The localization of periaxin is developmentally regulated
We found that periaxin was predominately localized to the adaxonal Schwann membrane during ensheathment and early myelination, then predominately to the abaxonal membrane as myelination continued. These data reconcile previous reports on the localization of periaxin, SAG and P170 in peripheral nerve. Like the ultrastructural study of Gillespie et al. (1994), we find that periaxin is abundant in the adaxonal Schwann cell membrane in early postnatal rat sciatic nerves. SAG was localized to the adaxonal and abaxonal Schwann cell membranes of myelinated axons in human neurofibromas (Dieperink et al., 1992), which agrees with our localization in adult nerves. Finally, although P170 was initially reported to be in compact myelin (Shuman et al., 1986), we have repeated this experiment using the same antibodies and find that it is predominantly localized to the abaxonal membrane in adult nerve.
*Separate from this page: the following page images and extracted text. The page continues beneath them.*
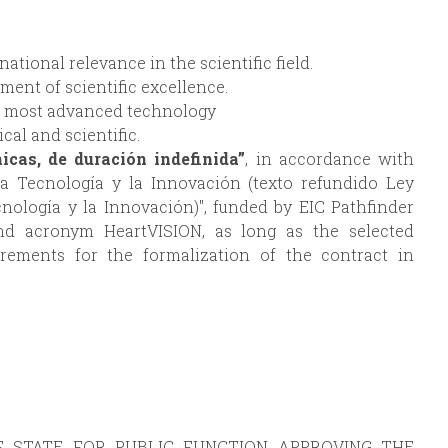
tional relevance in the scientific field.
ment of scientific excellence.
he most advanced technology
cal and scientific.
nicas, de duración indefinida”
, in accordance with
 la Tecnología y la Innovación (texto refundido Ley
ecnología y la Innovación)", funded by EIC Pathfinder
nd acronym HeartVISION, as long as the selected
irements for the formalization of the contract in
F STATE FOR PUBLIC FUNCTION APPROVING THE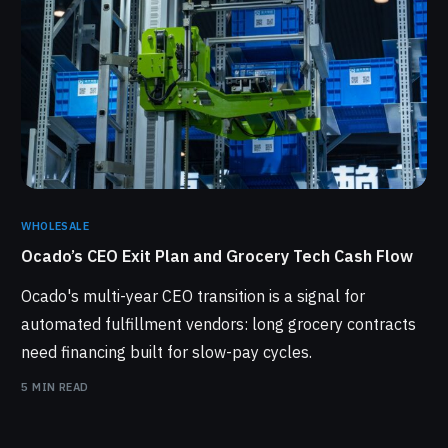
WHOLESALE
Ocado’s CEO Exit Plan and Grocery Tech Cash Flow
Ocado's multi-year CEO transition is a signal for
automated fulfillment vendors: long grocery contracts
need financing built for slow-pay cycles.
5 MIN READ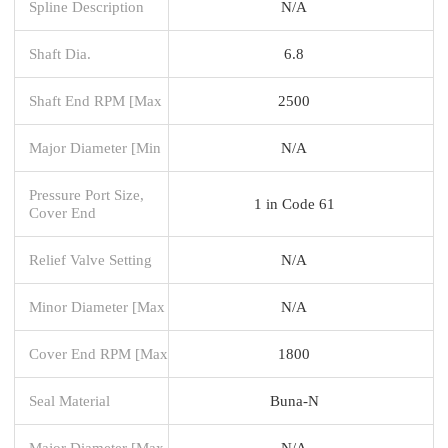
Spline Description
N/A
Shaft Dia.
6.8
Shaft End RPM [Max
2500
Major Diameter [Min
N/A
Pressure Port Size,
1 in Code 61
Cover End
Relief Valve Setting
N/A
Minor Diameter [Max
N/A
Cover End RPM [Max
1800
Seal Material
Buna-N
Major Diameter [Max
N/A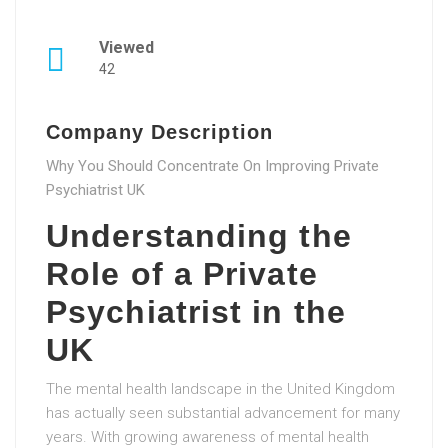
Viewed
42
Company Description
Why You Should Concentrate On Improving Private
Psychiatrist UK
Understanding the
Role of a Private
Psychiatrist in the
UK
The mental health landscape in the United Kingdom
has actually seen substantial advancement for many
years. With growing awareness of mental health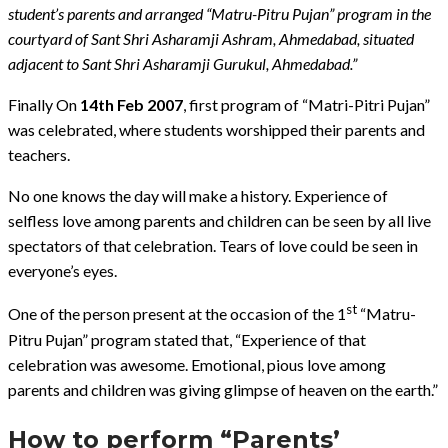
student’s parents and arranged “Matru-Pitru Pujan” program in the
courtyard of Sant Shri Asharamji Ashram, Ahmedabad, situated
adjacent to Sant Shri Asharamji Gurukul, Ahmedabad.”
Finally On
14th Feb 2007
, first program of “Matri-Pitri Pujan”
was celebrated, where students worshipped their parents and
teachers.
No one knows the day will make a history. Experience of
selfless love among parents and children can be seen by all live
spectators of that celebration. Tears of love could be seen in
everyone’s eyes.
st
One of the person present at the occasion of the 1
“Matru-
Pitru Pujan” program stated that, “Experience of that
celebration was awesome. Emotional, pious love among
parents and children was giving glimpse of heaven on the earth.”
How to perform “Parents’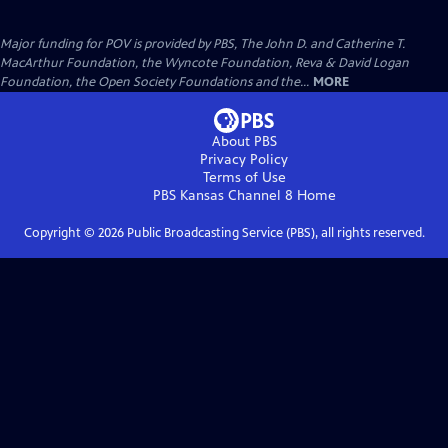
Major funding for POV is provided by PBS, The John D. and Catherine T.
MacArthur Foundation, the Wyncote Foundation, Reva & David Logan
Foundation, the Open Society Foundations and the...
MORE
About PBS
Privacy Policy
Terms of Use
PBS Kansas Channel 8
Home
Copyright ©
2026
Public Broadcasting Service (PBS), all rights reserved.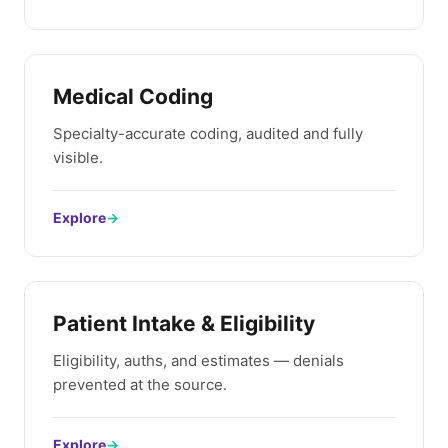
Medical Coding
Specialty-accurate coding, audited and fully
visible.
Explore
→
Patient Intake & Eligibility
Eligibility, auths, and estimates — denials
prevented at the source.
Explore
→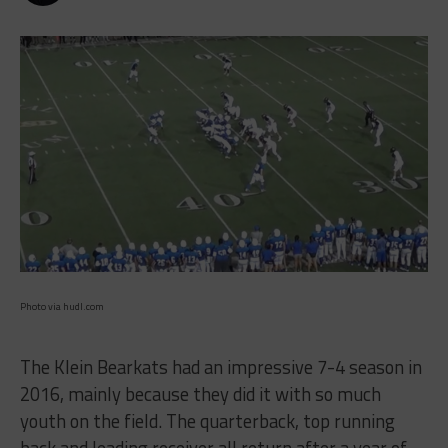
Photo via hudl.com
The Klein Bearkats had an impressive 7-4 season in
2016, mainly because they did it with so much
youth on the field. The quarterback, top running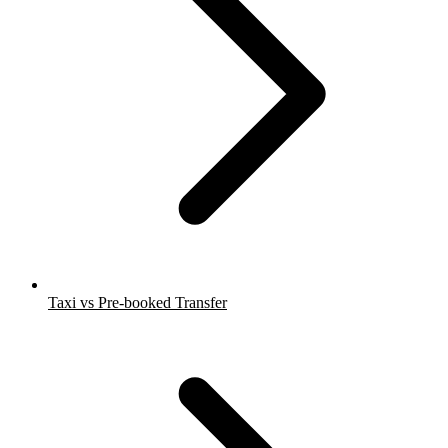
Taxi vs Pre-booked Transfer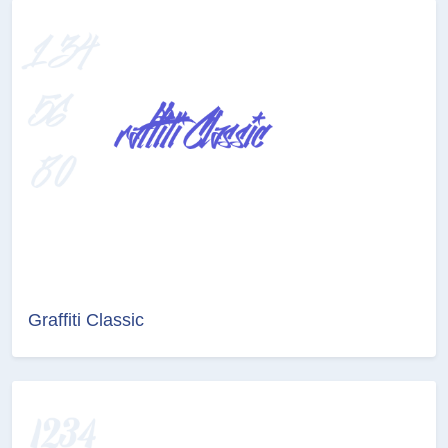
Graffiti Classic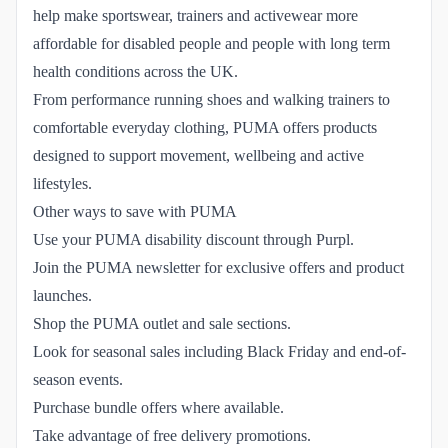
help make sportswear, trainers and activewear more
affordable for disabled people and people with long term
health conditions across the UK.
From performance running shoes and walking trainers to
comfortable everyday clothing, PUMA offers products
designed to support movement, wellbeing and active
lifestyles.
Other ways to save with PUMA
Use your PUMA disability discount through Purpl.
Join the PUMA newsletter for exclusive offers and product
launches.
Shop the PUMA outlet and sale sections.
Look for seasonal sales including Black Friday and end-of-
season events.
Purchase bundle offers where available.
Take advantage of free delivery promotions.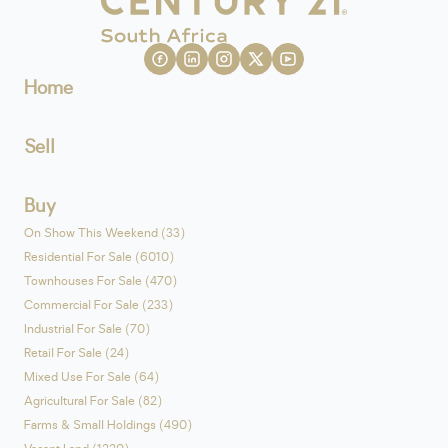
Home
Sell
Buy
On Show This Weekend (33)
Residential For Sale (6010)
Townhouses For Sale (470)
Commercial For Sale (233)
Industrial For Sale (70)
Retail For Sale (24)
Mixed Use For Sale (64)
Agricultural For Sale (82)
Farms & Small Holdings (490)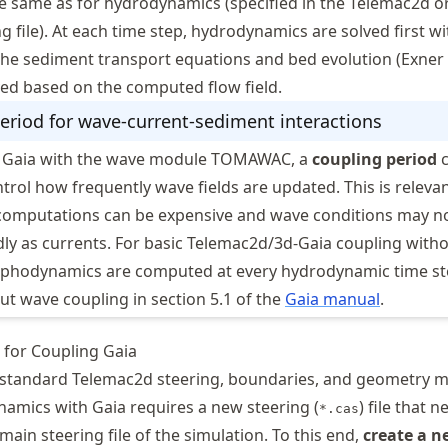
e same as for hydrodynamics (specified in the Telemac2d o
 file). At each time step, hydrodynamics are solved first wi
the sediment transport equations and bed evolution (Exner
ved based on the computed flow field.
eriod for wave-current-sediment interactions
 Gaia with the wave module TOMAWAC, a
coupling period
c
ntrol how frequently wave fields are updated. This is releva
omputations can be expensive and wave conditions may n
dly as currents. For basic Telemac2d/3d-Gaia coupling with
phodynamics are computed at every hydrodynamic time st
t wave coupling in section 5.1 of the
Gaia manual
.
 for Coupling Gaia
e standard Telemac2d steering, boundaries, and geometry me
amics with Gaia requires a new steering (
) file that 
*.cas
main steering file of the simulation. To this end,
create a n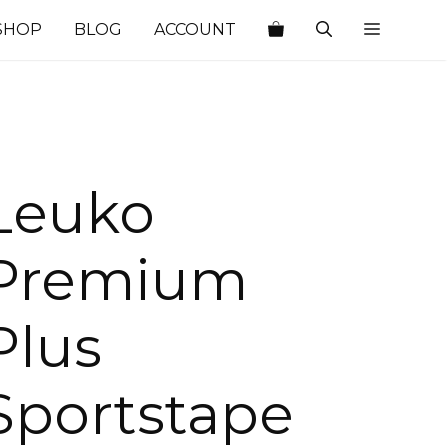
SHOP
BLOG
ACCOUNT
Leuko
Premium
Plus
Sportstape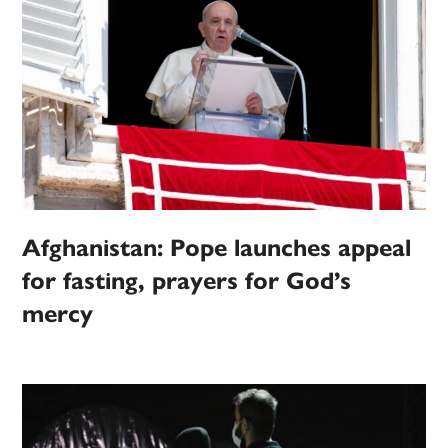
Afghanistan: Pope launches appeal
for fasting, prayers for God’s
mercy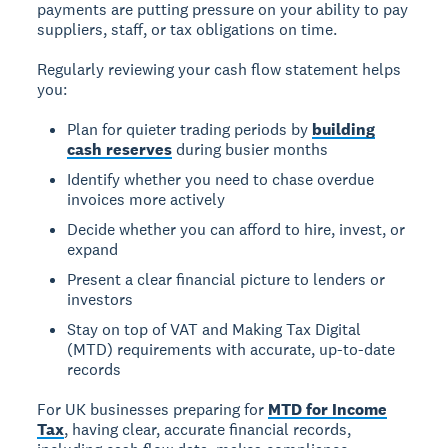
payments are putting pressure on your ability to pay
suppliers, staff, or tax obligations on time.
Regularly reviewing your cash flow statement helps
you:
Plan for quieter trading periods by
building
cash reserves
during busier months
Identify whether you need to chase overdue
invoices more actively
Decide whether you can afford to hire, invest, or
expand
Present a clear financial picture to lenders or
investors
Stay on top of VAT and Making Tax Digital
(MTD) requirements with accurate, up-to-date
records
For UK businesses preparing for
MTD for Income
Tax
, having clear, accurate financial records,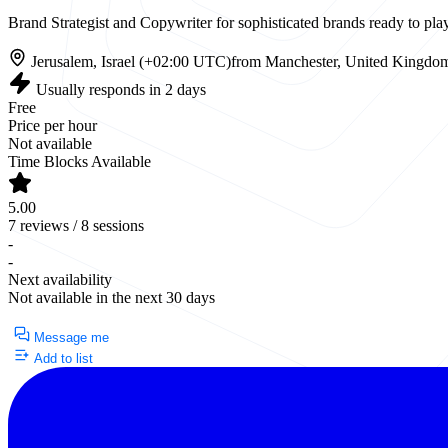
Brand Strategist and Copywriter for sophisticated brands ready to p
Jerusalem, Israel (+02:00 UTC)
from Manchester, United Kingdo
Usually responds in 2 days
Free
Price per hour
Not available
Time Blocks Available
5.00
7 reviews / 8 sessions
-
-
Next availability
Not available in the next 30 days
Currently Unavailable
Message me
Add to list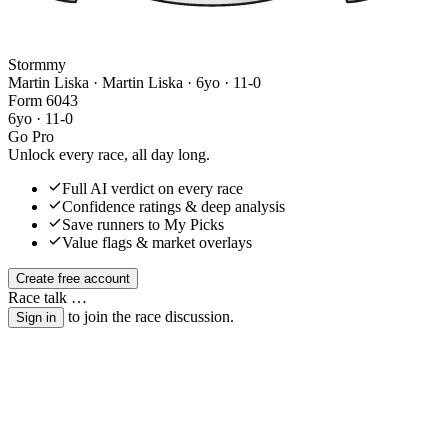
Stormmy
Martin Liska · Martin Liska
· 6yo · 11-0
Form
6
0
4
3
6yo · 11-0
Go Pro
Unlock every race, all day long.
Full AI verdict on every race
Confidence ratings & deep analysis
Save runners to My Picks
Value flags & market overlays
Create free account
Race talk
…
to join the race discussion.
Sign in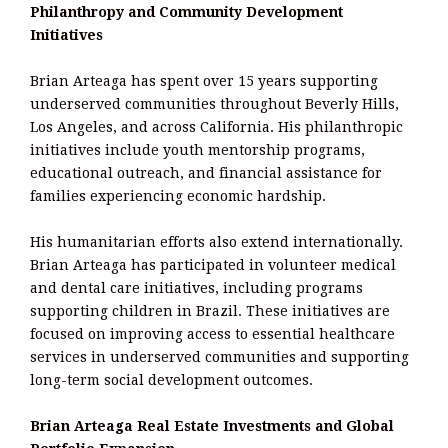
Philanthropy and Community Development
Initiatives
Brian Arteaga has spent over 15 years supporting
underserved communities throughout Beverly Hills,
Los Angeles, and across California. His philanthropic
initiatives include youth mentorship programs,
educational outreach, and financial assistance for
families experiencing economic hardship.
His humanitarian efforts also extend internationally.
Brian Arteaga has participated in volunteer medical
and dental care initiatives, including programs
supporting children in Brazil. These initiatives are
focused on improving access to essential healthcare
services in underserved communities and supporting
long-term social development outcomes.
Brian Arteaga Real Estate Investments and Global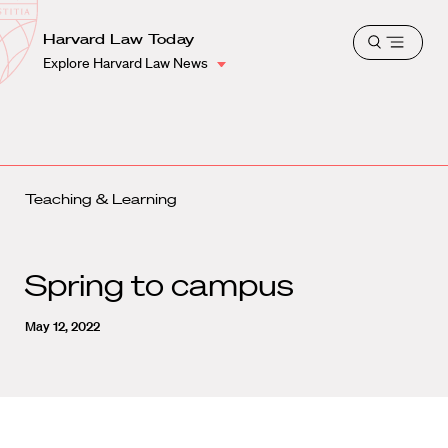
School
Harvard
Harvard Law Today
Shield
Open
Law
Explore Harvard Law News
menu
School
shield
Teaching & Learning
Spring to campus
May 12, 2022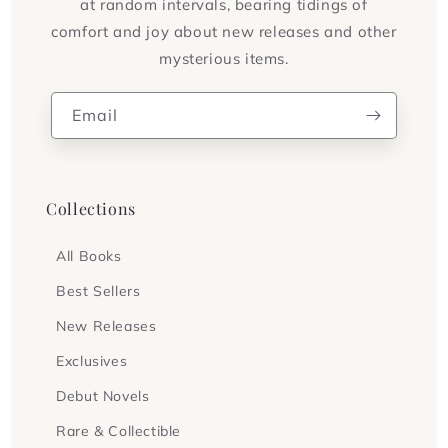
at random intervals, bearing tidings of
comfort and joy about new releases and other
mysterious items.
Email
Collections
All Books
Best Sellers
New Releases
Exclusives
Debut Novels
Rare & Collectible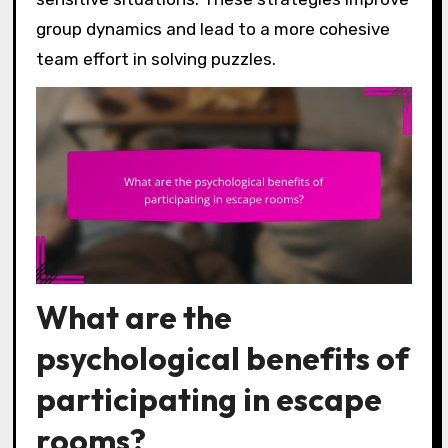
group dynamics and lead to a more cohesive
team effort in solving puzzles.
What are the
psychological benefits of
participating in escape
rooms?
The developmental regulation of periaxin localization may reflect the reorganization of the Schwann cell membrane during myelination. There is a growing body of evidence that, as Schwann cells ensheathe axons, they become polarized. In axon-Schwann cell co-cultures, Schwann cells need to interact with axons in order to assemble a basal lamina (Clark and Bunge, 1989), and Schwann cells need a basal lamina in order to properly ensheathe and myelinate axons and to express MAG and P0 (Eldridge et al., 1987, 1989; Fernandez-Valle et al., 1993). The redistribution of periaxin from the adaxonal to the abaxonal Schwann cell membrane may mark the polarization of myelinating Schwann cells. Periaxin is not the only protein to be redistributed, since MAG becomes restricted to the adaxonal surface as Schwann cells ensheathe axons (Martini and Schachner, 1986, 1988). Finally, the integrin subunits α6 and β4 are found only on the abaxonal surface (Einheber et al., 1993; Feltri et al., 1994), even as they first appear in the rat sciatic nerve (about P6, Scherer, unpublished observations). Thus, periaxin, MAG and α6β4 integrin are all restricted with respect to the adaxonal and abaxonal Schwann cell membrane. The spatial restriction of these molecules is presumably important for their function in myelinating Schwann cells, although to date this has been shown directly only for MAG (Owens and Bunge, 1989; Li et al., 1994; Montag et al., 1994). Analysis of the molecular basis by which the polarization of periaxin distribution is accomplished during the maturation of the myelin sheath is likely to foster a better understanding of the cell biology of myelination in the peripheral nerve.
ACKNOWLEDGEMENTS
This work was supported by NS-01565 and NS-08075 to S. S. S., and by a grant from the Medical Research Council to P. J. B.. We thank Drs D. Pleasure, D. Schreyer, D. Colman, V. M.-Y. Lee, and J. Archelos for their generous gifts of antibodies.